Genotype–phenotype prediction requires diverse data, including genetic variants, functional annotations (FA), linkage disequilibrium, polygenic risk scores (PRS), covariates, and genome-wide association studies (GWAS). We present a framework to optimize data integration for phenotype prediction. Using UK Biobank genotypes (733 samples), two GWAS for migraine, three for depression, publicly available FA, and four PRS tools, we tested various combinations of datasets for migraine prediction.
The analysis proceeded in three main steps: (1) the suitability of GWAS files from the catalog for PRS calculation was assessed using the GWASPoker tool; (2) we benchmarked 46 PRS tools and selected the top four for generating PRS; and (3) various combinations of all datasets were systematically evaluated for optimal prediction of migraine.

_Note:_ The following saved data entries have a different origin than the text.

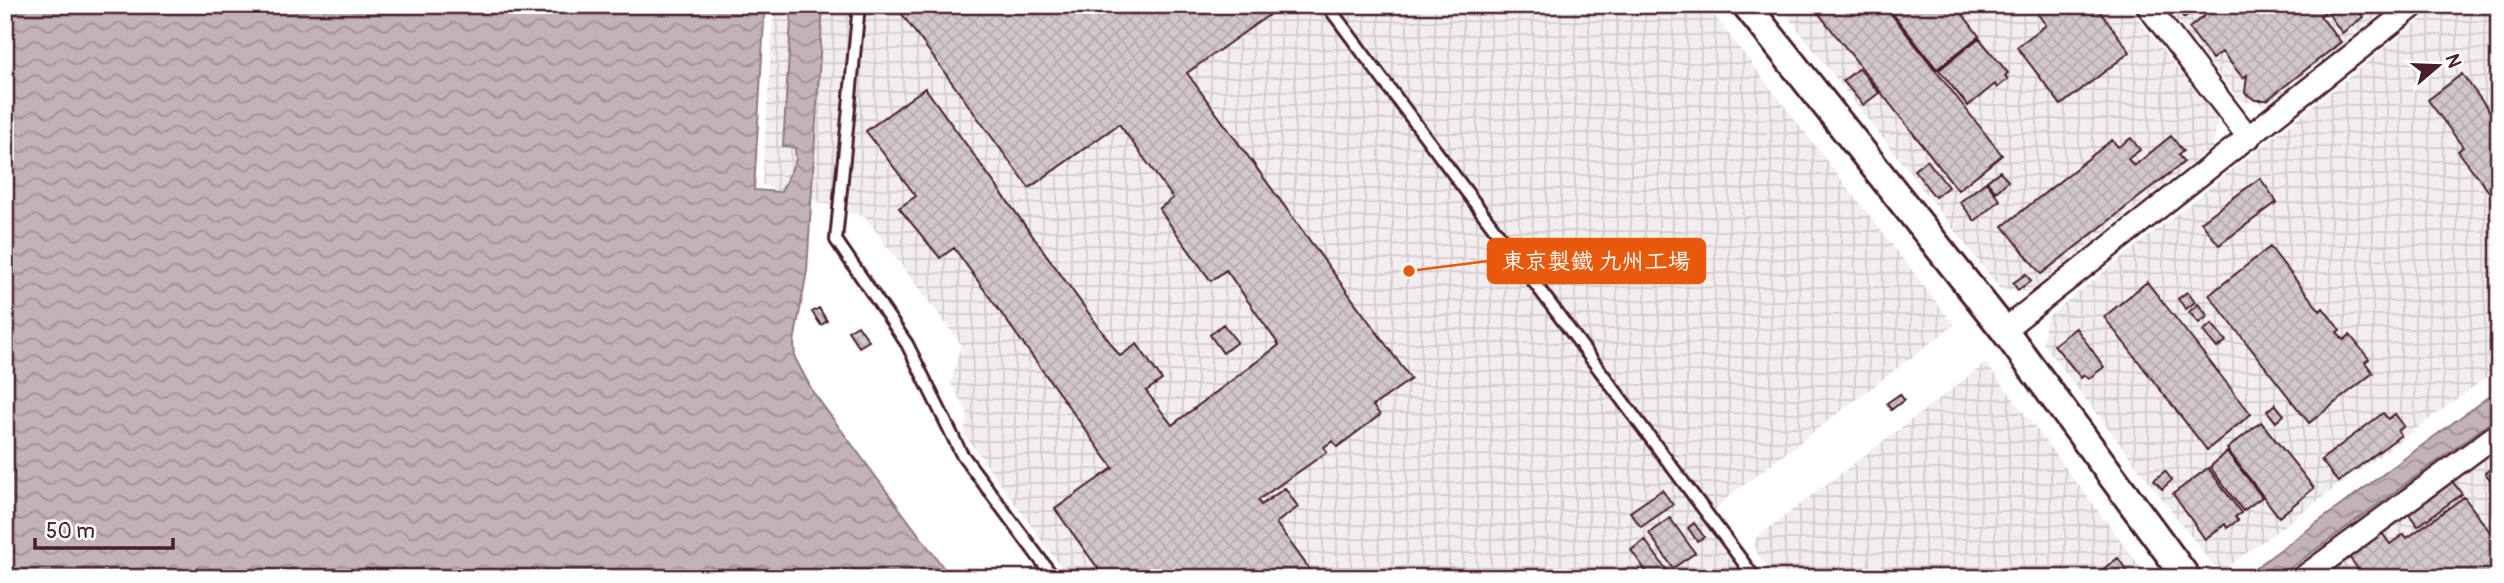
<svg xmlns="http://www.w3.org/2000/svg" width="2504" height="583" viewBox="0 0 2504 583" font-family="Pangolin,'Klee One',sans-serif">
	<style>
		.industrial { fill: url(#industrial-grid) }
		.water { fill: url(#water-waves); stroke: #91787e; stroke-width: 2 }
		.building { fill: url(#building-cross-hatch); stroke: #4a1f2b; stroke-width: 2 }
		.lines { fill: none; stroke-linecap: round; stroke-linejoin: round }
		.service-casing { stroke: #4a1f2b; stroke-width: 16 }
		.minor-casing { stroke: #4a1f2b; stroke-width: 26 }
		.tertiary-casing { stroke: #4a1f2b; stroke-width: 32 }
		.service { stroke: #fff; stroke-width: 10 }
		.minor { stroke: #fff; stroke-width: 21 }
		.tertiary { stroke: #fff; stroke-width: 26 }
		.leader { fill: none; stroke: #e8590c; stroke-width: 2.5 }
		.callout-dot { fill: #e8590c; stroke: #fff; stroke-width: 2.5 }
		.callout { fill: #e8590c; stroke: #e8590c; stroke-width: 2.5 }
		.callout-label { font-size: 23px; text-anchor: middle; font-weight: bold; fill: #fff }
	</style>
	<defs>
		<pattern id="industrial-grid" width="8" height="8" patternUnits="userSpaceOnUse" patternTransform="scale(1.75)"><rect width="8" height="8" fill="#f2eeef"/><path d="M0 4h8M4 0v8" fill="none" stroke="#d1cccd"/></pattern>
		<pattern id="water-waves" width="16" height="10" patternUnits="userSpaceOnUse" patternTransform="scale(1.75)"><rect width="16" height="10" fill="#c1b3b6"/><path d="M0 5q4-4 8 0t8 0" fill="none" stroke="#9f9194"/></pattern>
		<pattern id="building-cross-hatch" width="8" height="8" patternUnits="userSpaceOnUse" patternTransform="scale(1.75)"><rect width="8" height="8" fill="#d2c7cb"/><path d="M0 0l8 8M0 8l8-8" fill="none" stroke="#b6aaae"/></pattern>
	</defs>
	<rect width="100%" height="100%" fill="#fff"/>
	<filter id="ink" filterUnits="userSpaceOnUse"><feTurbulence type="fractalNoise" baseFrequency=".0143" numOctaves="2"/><feDisplacementMap in="SourceGraphic" scale="14" xChannelSelector="R" yChannelSelector="G"/><feConvolveMatrix kernelMatrix="1 2 1 2 8 2 1 2 1" color-interpolation-filters="sRGB"/></filter>
	<g filter="url(#ink)">
		<path class="industrial" d="M774,5h932l248,320 -226,172 -25,26 41,55h-675l-105,-144 4,-21 -17,-29 10,-40 -96,-127 -103,-32z
			M1789,5h338l91,114 -5,28 -185,145 -27,-2 -213,-273z
			M2164,5h228l-126,100 -26,-4z
			M2439,5h60v363l-274,201 -12,-4 -170,-221 3,-26z
			M1986,363l163,215h-373l-23,-31 4,-10z
			M2499,445v133h-182z"/>
		<path class="water" d="M5,5h760l-11,185 27,2 15,-32 -1,-12 -12,-2 9,-141h31l-16,266 -13,71 1,16 18,34 138,186h-946z
			M2499,389v27l-222,162h-35z"/>
		<path class="building" d="M1283,5l-96,68 224,306 -38,27 7,9 -43,32 -4,-6 -9,6 3,5 -69,48 3,5 24,-17 13,19 -22,16 40,55h-211l-50,-69 58,-41 -159,-220 -14,10 -41,-50 17,-12 -50,-65 59,-43 195,268 17,-12 25,36 -16,11 26,34 107,-80 -53,-75 -15,11 -52,-72 14,-11 -54,-74 -90,64 -133,-182z
			M1812,5h72l118,150 -44,35z
			M1894,5h62l23,31 -42,33 -48,-60z
			M2031,5h64l35,47 -69,53 -44,-58 29,-22z
			M2174,5h25l-15,13z
			M2218,5h116l-14,11 21,26 -74,58h-12l-10,-7 2,-18 -4,3 -21,-26 -10,7 -23,-31z
			M2338,5h16l9,12 -21,16 -14,-20z
			M1979,38l29,35 -3,3 3,3 -11,9 -2,-4 -27,22 -29,-36z
			M1859,68l20,25 -16,12 -20,-24z
			M2462,74l37,50 -3,77 -38,-50 5,-4 -35,-47z
			M2171,136l12,15 -5,4 6,7 -143,112 -38,-48 109,-86 6,7 13,-9 9,12 -12,9 6,7z
			M1927,160l21,27 -13,10 -21,-27z
			M2000,171l8,10 -12,11 -9,-11z
			M2260,178l17,24 -58,43 -18,-23z
			M1986,182l14,18 -25,21 -15,-19z
			M2270,247l50,64 3,-3 17,22 -3,2 7,8 6,-5 19,24 -4,3 8,11 -64,50 -100,-128z
			M2026,274l5,7 -13,9 -5,-7z
			M2147,282l104,132 -44,36 -103,-133z
			M2187,292l8,10 -9,7 -8,-10z
			M2198,304l10,12 -9,7 -10,-11z
			M819,308l8,13 -6,4 -9,-13z
			M1223,324l14,18 -14,11 -13,-18z
			M2212,324l14,17 -9,7 -14,-17z
			M858,325l11,16 -10,6 -11,-16z
			M2076,328l28,39 -16,12 -4,-4 -3,3 -27,-33z
			M1900,394l4,6 -13,10 -4,-7z
			M2275,404l9,11 -8,7 -9,-11z
			M2383,413l5,6 7,-5 9,12 -6,5 3,4 -63,47 -17,-22z
			M2261,422l53,66 -35,29 -52,-68z
			M2227,452l35,45 -19,14 -33,-44z
			M2499,463v28l-14,-18z
			M2208,468l33,45 -6,4 3,3 -11,8 -2,-4 -20,15 -32,-45z
			M2165,471l7,9 -10,9 -8,-9z
			M2452,481l10,13 -44,32 -10,-13z
			M1662,490l11,15 -32,22 -11,-15z
			M2464,497l35,47v34h-153l12,-9 -9,-12 33,-24 8,11 14,-10 3,4z
			M1670,518l25,35 -22,15 -24,-35z
			M1694,523l10,14 -7,4 -9,-13z
			M1645,540l23,32 -8,6h-9l-20,-28z
			M2118,558l14,20h-31l-3,-5z"/>
		<g class="lines">
			<defs>
				<path id="service" d="M859,5l-23,235 71,104 54,109 93,125
					M1327,5l428,573"/>
				<path id="minor" d="M2147,5l102,133
					M2004,330l411,-325
					M2302,578l197,-145"/>
				<path id="tertiary" d="M1746,5l258,325 183,248"/>
			</defs>
			<use href="#service" class="service-casing"/>
			<use href="#minor" class="minor-casing"/>
			<use href="#tertiary" class="tertiary-casing"/>
			<use href="#service" class="service"/>
			<use href="#minor" class="minor"/>
			<use href="#tertiary" class="tertiary"/>
		</g>
	</g>
	<path class="leader" d="M1409 271L1488 261"/>
	<circle class="callout-dot" cx="1409" cy="271" r="7"/>
	<rect class="callout" x="1488" y="239" width="217" height="44" rx="7"/>
	<g class="callout-label">
		<text x="1596" y="269">東京製鐵 九州工場</text>
	</g>
	<rect width="2504" height="583" fill="none" stroke="#fff" stroke-width="28"/>
	<rect x="14" y="14" width="2476" height="555" fill="none" stroke="#4a1f2b" stroke-width="2.5" filter="url(#ink)"/>
	<g transform="translate(2438 66) rotate(71)" stroke="#ffffff" stroke-width="5" paint-order="stroke">
	<path d="M0-5L12 26L0 18L-12 26Z" fill="#4a1f2b"/>
	<text y="-10" font-size="19" font-weight="bold" text-anchor="middle" fill="#4a1f2b">N</text>
	</g>
	<path d="M35 538v10h138v-10" fill="none" stroke="#4a1f2b" stroke-width="3.5"/>
	<text x="46" y="538" font-size="21" fill="#4a1f2b" stroke="#ffffff" stroke-width="5" paint-order="stroke">50 m</text>
</svg>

The best individual dataset performance achieved a test AUC of 0.64 (±0.14). When different combinations were formed—configuration 1 (migraine-related data sources) and configuration 2 (migraine- and depression-related data sources)—the combination of covariates, PRS-PLINK, and weighted annotated genotype data in configuration 1 achieved a test AUC of 0.69 (±0.13). In configuration 2, combining unweighted annotated genotype data and PRS-LDAK achieved a test AUC of 0.66 (±0.04).
We observed that the inclusion of PRS, covariates, PRS from AnnoPred and LDAK, and annotated genotype data improves prediction performance. This study proposes a framework that integrates diverse datasets, optimizing data combinations and selection strategies to improve the accuracy of genotype–phenotype prediction.